両生類研究センターの歴史
両生類は実験動物として傑出した点をもちながら、両生類で遺伝に関係した大きな分野が発展しなかったのは、実験室での飼育が困難で、子孫を得ることができなかったためでした。この飼育困難という障害を克服された理学部動物学教室の川村智治郎先生が在職中に挙げられた業績を基礎にして、両生類研究施設は、昭和42年6月に創設された、他に類例のない施設です。
創設時は第1研究部門「発生遺伝学」のみでしたが、昭和49年4月に系統維持班の附設が認められました。昭和56年4月、第2研究部門「生理生態学」が増設され、客員部門として認められた。昭和59年4月、第3研究部門「進化生化学」が増設されました。平成元年4月、第4研究部門「形質発現機構」が新たに増設されました。平成2年11月末には、東広島市の新キャンパスに、4つの研究部門の研究棟、飼育棟および野外飼育場が完成しました。新キャンパスへの移転は、平成3年2月から始まり、平成4年1月末に完了しました。

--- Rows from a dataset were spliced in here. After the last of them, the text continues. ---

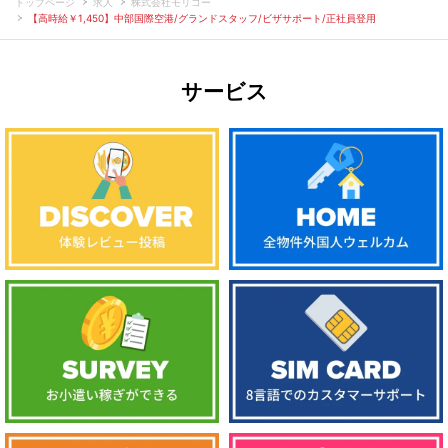
トップページ
求人
株式会社モリコー
【高時給￥1,450】中部国際空港/グランドスタッフ/ビザサポート/正社員登用
サービス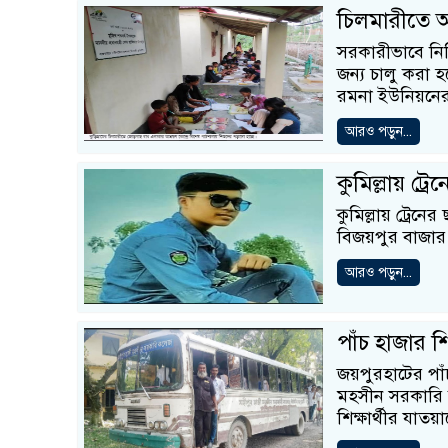
চিলমারীতে আশ
সরকারীভাবে নির্
জন্য চালু করা 
রমনা ইউনিয়নে
আরও পড়ুন...
কুমিল্লায় ট্র
কুমিল্লায় ট্রেন
বিজয়পুর বাজার
আরও পড়ুন...
পাঁচ হাজার শি
জয়পুরহাটের পাঁচ
মহসীন সরকারি ক
শিক্ষার্থীর যাতয়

平成6年6月、10年時限が到来した進化生化学研究部門に代わり、種形成機構研究部門が新設されました。また、平成11年4月からは形質発現機構研究部門に代わり、分化制御機構研究部門が、平成16年4月からは種形成機構研究部門に代わり、多様化機構研究部門が固定部門として新設され、時限のある部門はなくなりました。平成25年4月から客員部門以外の3部門に代わり、3つの研究グループ「発生」「遺伝情報・環境影響」「進化多様性・生命サイクル」が新設されました。
その後、生命科学研究の急速な発展及び共同研究・リソース拠点としての機能強化の要望を受けて、平成28年10月1日に、理学研究科附属施設から学内共同教育研究施設の両生類研究センターに改組されました。この改組を経て、現在は進化発生ゲノミクス研究グループ、器官再生メカニズム研究グループ、卵形成・変態研究グループ、進化・多様性研究ユニット、発生再生シグナル研究ユニット、客員研究ユニットから構成されています。

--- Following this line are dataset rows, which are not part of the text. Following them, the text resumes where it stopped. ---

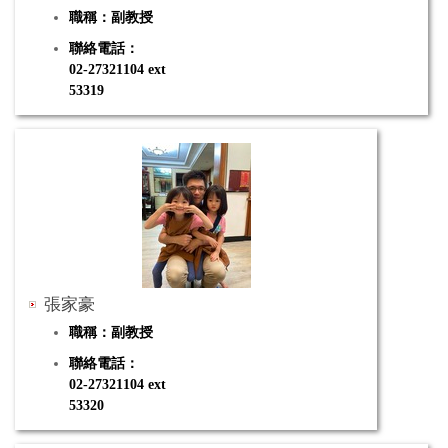
職稱：副教授
聯絡電話：
02-27321104 ext
53319
電子郵件：shhsiao@tea.ntue.edu.tw
研究專長：國小自然科教材、水域環境評估、浮游動物
分類學、生物多樣性
張家豪
職稱：副教授
聯絡電話：
02-27321104 ext
53320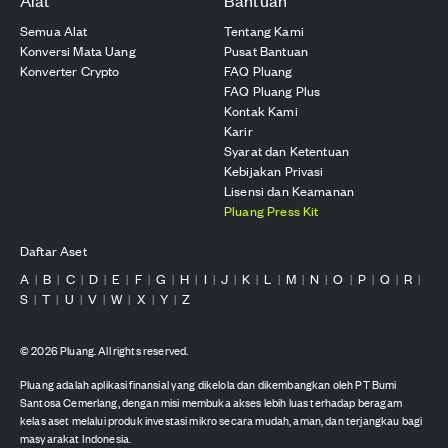
Semua Alat
Tentang Kami
Konversi Mata Uang
Pusat Bantuan
Konverter Crypto
FAQ Pluang
FAQ Pluang Plus
Kontak Kami
Karir
Syarat dan Ketentuan
Kebijakan Privasi
Lisensi dan Keamanan
Pluang Press Kit
Daftar Aset
A
B
C
D
E
F
G
H
I
J
K
L
M
N
O
P
Q
R
|
|
|
|
|
|
|
|
|
|
|
|
|
|
|
|
|
|
S
T
U
V
W
X
Y
Z
|
|
|
|
|
|
|
©
2026
Pluang. All rights reserved.
Pluang adalah aplikasi finansial yang dikelola dan dikembangkan oleh PT Bumi
Santosa Cemerlang, dengan misi membuka akses lebih luas terhadap beragam
kelas aset melalui produk investasi mikro secara mudah, aman, dan terjangkau bagi
masyarakat Indonesia.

また平成14年7月に、第1期ナショナルバイオリソースプロジェクト(NBRP)の課題「ネッタイツメガエル」の中核機関として選定され、この事業は第2期末の平成24年3月まで継続しました。第3期は同年6月から新規採択課題として再スタートし、現在は第5期課題として継続しています。また、今期よりネッタイツメガエルに加えてアフリカツメガエルとイベリアトゲイモリも対象種となり、課題名が「ツメガエル・イモリ」に変更されました。
令和3年春には新たにバイオリソース棟が竣工し、自動飼育システムの整備が進められました。